Terkait dengan persoalan kekurangan sumber daya dokter, Ketua Umum Ikatan Dokter Indonesia Moh Adib Khumaidi menyampaikan, pembukaan fakultas kedokteran secara masif tak akan menyelesaikan masalah itu. Analisis kebutuhan tenaga kesehatan dan tenaga medis harus dilakukan berbasis dengan pendekatan kewilayahan.
IVAN DWI KURNIA PUTRA
Tenaga kesehatan membawa poster saat demo tolak RUU Kesehatan Omnibus Law di depan Gedung DPR, Jakarta, Senin (28/11/2022). Demo digelar untuk mendesak anggota DPR mencabut RUU Kesehatan Omnibus Law dari Program Legislasi Nasional (Prolegnas) prioritas pada tahun 2023. Selain itu, massa aksi juga menuntut menolak adanya kapitalisasi kesehatan karena dianggap mengorbankan hak kesehatan rakyat. Massa aksi juga menolak pelemahan profesi dan penghilangan peran organisasi profesi melalui RUU Kesehatan Omnibus Law.

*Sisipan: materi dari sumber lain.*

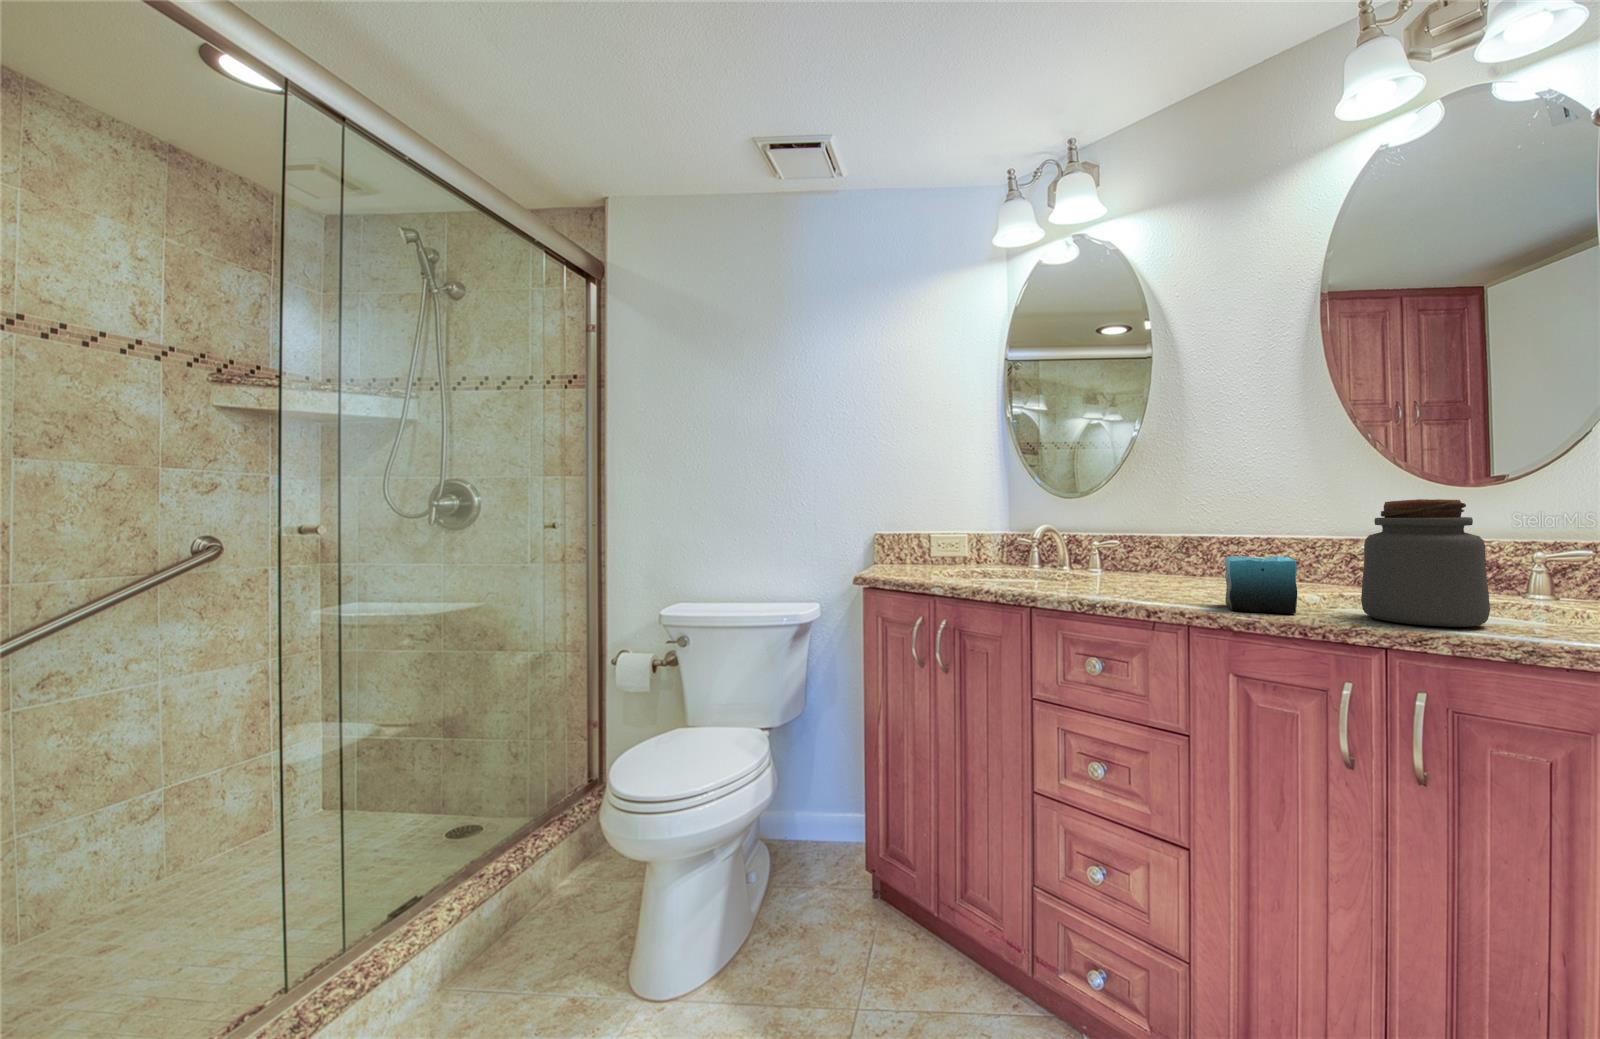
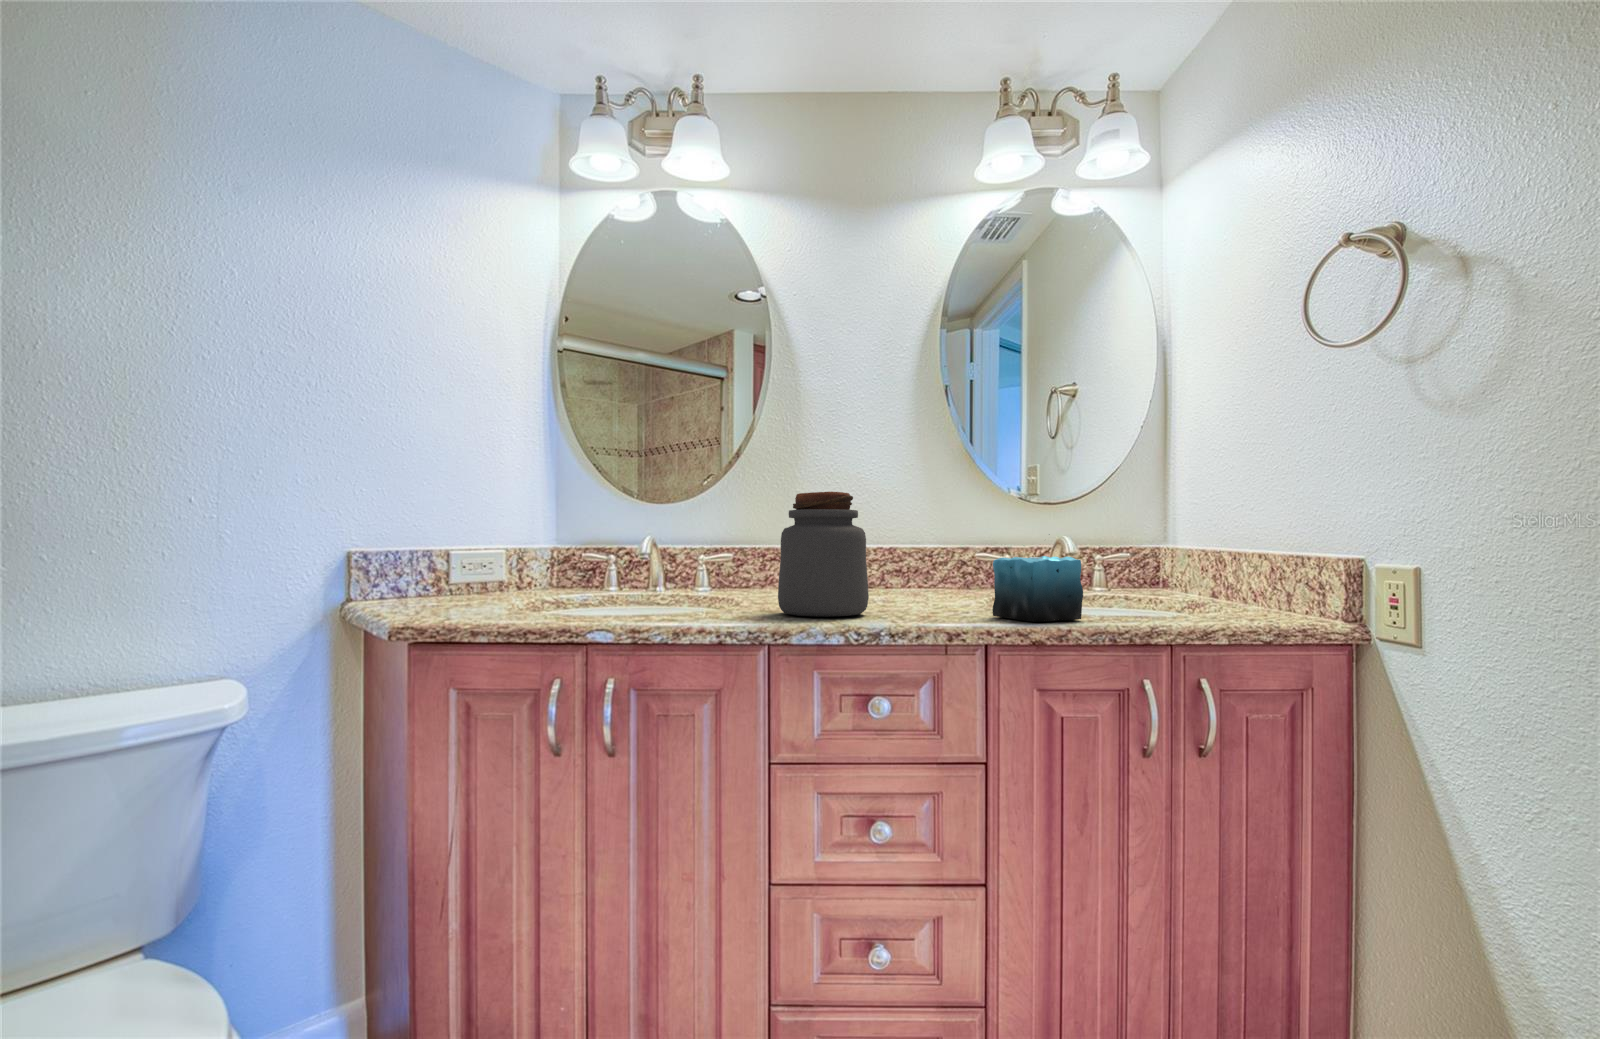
jar: present [1361,499,1490,627] -> present [778,492,869,617]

Jika produksi dokter tidak berdasarkan penilaian kebutuhan akan berisiko pada jumlah dokter yang berlebihan dan penumpukan di satu wilayah. Dengan rasio ideal satu dokter untuk 1.000 penduduk, kekurangan dokter di Indonesia tercatat 78.290 dokter.
Adapun produksi dokter di Indonesia rata-rata 12.000 dokter per tahun di 92 fakultas kedokteran. Untuk memenuhi kekurangan tersebut, artinya kebutuhan dokter baru bisa dipenuhi 6-7 tahun mendatang.
”Apabila kita buka moratorium (fakultas kedokteran) sekitar 10 FK, masalah itu akan selesai lebih singkat, hanya tiga tahun. Akan tetapi, yang kita hadapi nanti adalah masalah overload dokter karena produksi dokter akan terus terjadi,” tutur Adib.
Penyusunan peta jalan kebutuhan dokter dan tenaga kesehatan di seluruh wilayah Indonesia lebih dibutuhkan dibandingkan dengan undang-undang yang baru. Peningkatan produksi dokter harus tetap dibarengi dengan distribusi yang baik.
KEMENTERIAN KESEHATAN
Draf RUU Kesehatan
Ketua Asosiasi Institusi Pendidikan Kedokteran Indonesia (AIPKI) Budi Santoso yang juga Dekan FK Universitas Airlangga mengatakan, Indonesia memiliki Undang-Undang Pendidikan Kedokteran yang mengamanatkan pemberian remunerasi atau honor untuk peserta program pendidikan dokter spesialis (PPDS).
Namun, implementasi dari kebijakan tersebut belum berjalan baik. Itu sebabnya, penguatan pada implementasi lebih diperlukan dibandingkan dengan membuat aturan yang baru.
Hal lain disampaikan oleh Ketua Ikatan Bidan Indonesia Emi Nurjasmi. Undang-Undang Kebidanan menjadi salah satu undang-undang yang akan dihilangkan dengan adanya RUU Omnibus Kesehatan.
”Perjalanan untuk menghasilkan UU Kebidanan perlu waktu hampir 15 tahun. Itu pun atas inisiatif pemerintah. Kami pun baru menata dan menyosialisasikannya. Namun, kenapa sekarang justru dihapuskan?” katanya.